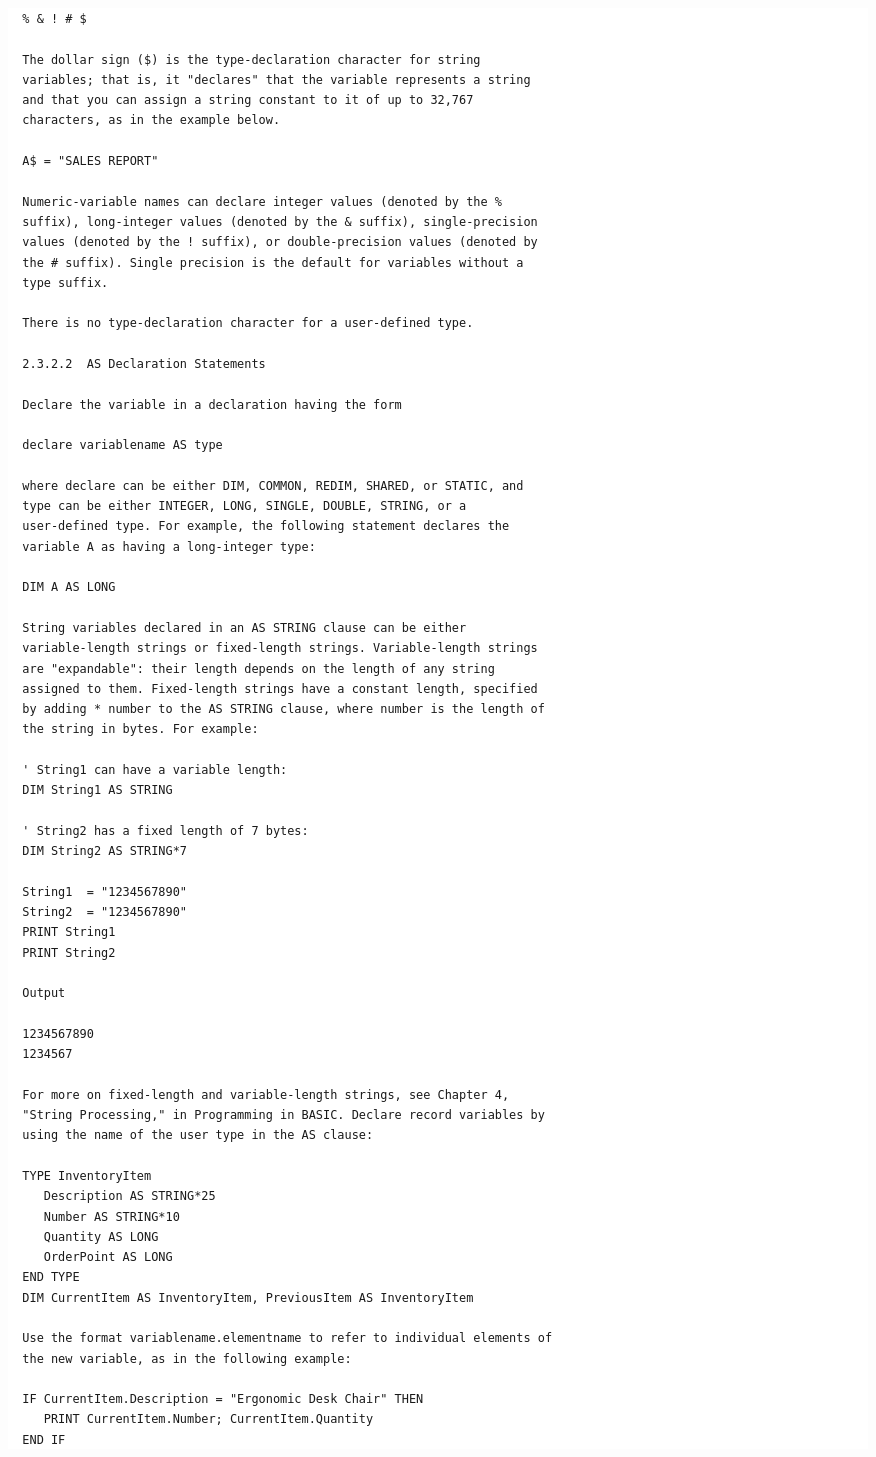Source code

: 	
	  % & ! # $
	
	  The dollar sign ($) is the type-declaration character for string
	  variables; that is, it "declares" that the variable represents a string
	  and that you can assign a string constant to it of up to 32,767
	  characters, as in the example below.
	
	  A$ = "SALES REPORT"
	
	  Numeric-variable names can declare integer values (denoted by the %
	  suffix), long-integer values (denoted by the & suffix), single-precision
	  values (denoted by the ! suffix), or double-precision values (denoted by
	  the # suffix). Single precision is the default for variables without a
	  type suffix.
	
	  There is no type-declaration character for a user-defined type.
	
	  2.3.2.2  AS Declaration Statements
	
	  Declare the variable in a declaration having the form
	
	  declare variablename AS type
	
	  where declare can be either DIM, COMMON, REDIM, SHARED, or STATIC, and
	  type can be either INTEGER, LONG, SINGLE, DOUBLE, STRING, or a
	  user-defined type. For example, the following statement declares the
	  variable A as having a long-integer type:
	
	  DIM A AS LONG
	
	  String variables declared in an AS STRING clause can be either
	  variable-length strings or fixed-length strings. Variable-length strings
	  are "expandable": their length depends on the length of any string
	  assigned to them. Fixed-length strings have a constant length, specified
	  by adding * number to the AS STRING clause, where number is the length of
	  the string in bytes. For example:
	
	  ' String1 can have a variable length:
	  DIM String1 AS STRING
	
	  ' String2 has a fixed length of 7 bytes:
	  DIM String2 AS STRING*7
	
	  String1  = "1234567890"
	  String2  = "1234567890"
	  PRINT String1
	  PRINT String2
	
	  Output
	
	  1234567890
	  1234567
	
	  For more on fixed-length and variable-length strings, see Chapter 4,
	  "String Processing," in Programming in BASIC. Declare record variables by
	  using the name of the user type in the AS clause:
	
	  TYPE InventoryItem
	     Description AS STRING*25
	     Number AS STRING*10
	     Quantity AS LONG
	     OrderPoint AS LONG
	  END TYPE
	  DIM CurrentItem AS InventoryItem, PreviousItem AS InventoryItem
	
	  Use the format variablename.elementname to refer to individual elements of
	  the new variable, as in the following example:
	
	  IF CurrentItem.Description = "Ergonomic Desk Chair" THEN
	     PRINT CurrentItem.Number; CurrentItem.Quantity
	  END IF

────────────────────

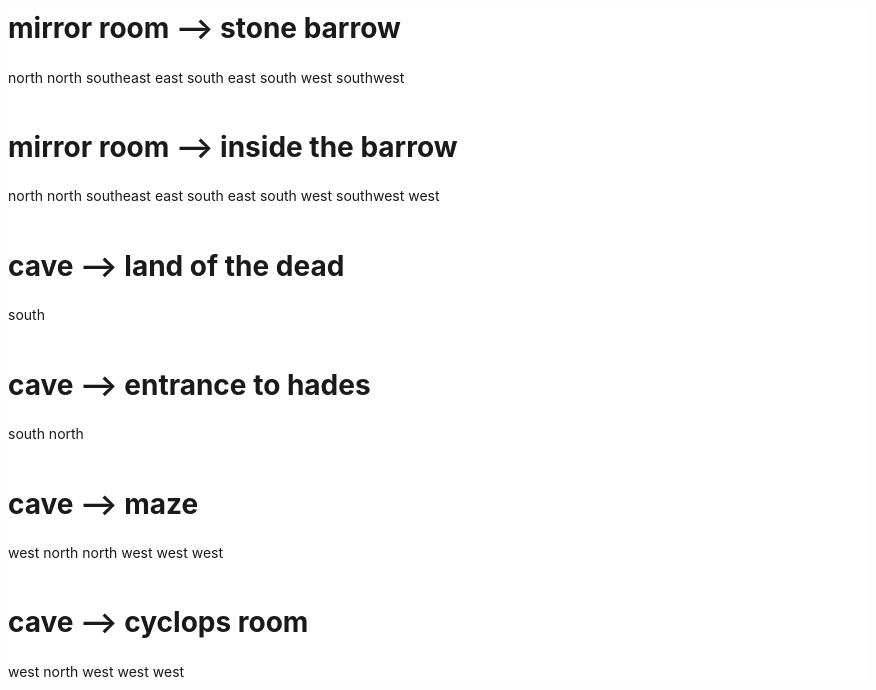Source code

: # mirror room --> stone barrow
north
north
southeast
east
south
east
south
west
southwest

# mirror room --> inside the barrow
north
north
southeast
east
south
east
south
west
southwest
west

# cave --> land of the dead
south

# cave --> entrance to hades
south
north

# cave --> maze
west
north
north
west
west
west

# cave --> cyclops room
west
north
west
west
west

────────────────────

■ REQUIREMENT
Reproduce, character for character, the lines starting at the one containing "String1 can have" and ending at the one containing "DIM CurrentItem AS", including both of those lines.

■ OUTPUT FOR THIS TASK
	  ' String1 can have a variable length:
	  DIM String1 AS STRING
	
	  ' String2 has a fixed length of 7 bytes:
	  DIM String2 AS STRING*7
	
	  String1  = "1234567890"
	  String2  = "1234567890"
	  PRINT String1
	  PRINT String2
	
	  Output
	
	  1234567890
	  1234567
	
	  For more on fixed-length and variable-length strings, see Chapter 4,
	  "String Processing," in Programming in BASIC. Declare record variables by
	  using the name of the user type in the AS clause:
	
	  TYPE InventoryItem
	     Description AS STRING*25
	     Number AS STRING*10
	     Quantity AS LONG
	     OrderPoint AS LONG
	  END TYPE
	  DIM CurrentItem AS InventoryItem, PreviousItem AS InventoryItem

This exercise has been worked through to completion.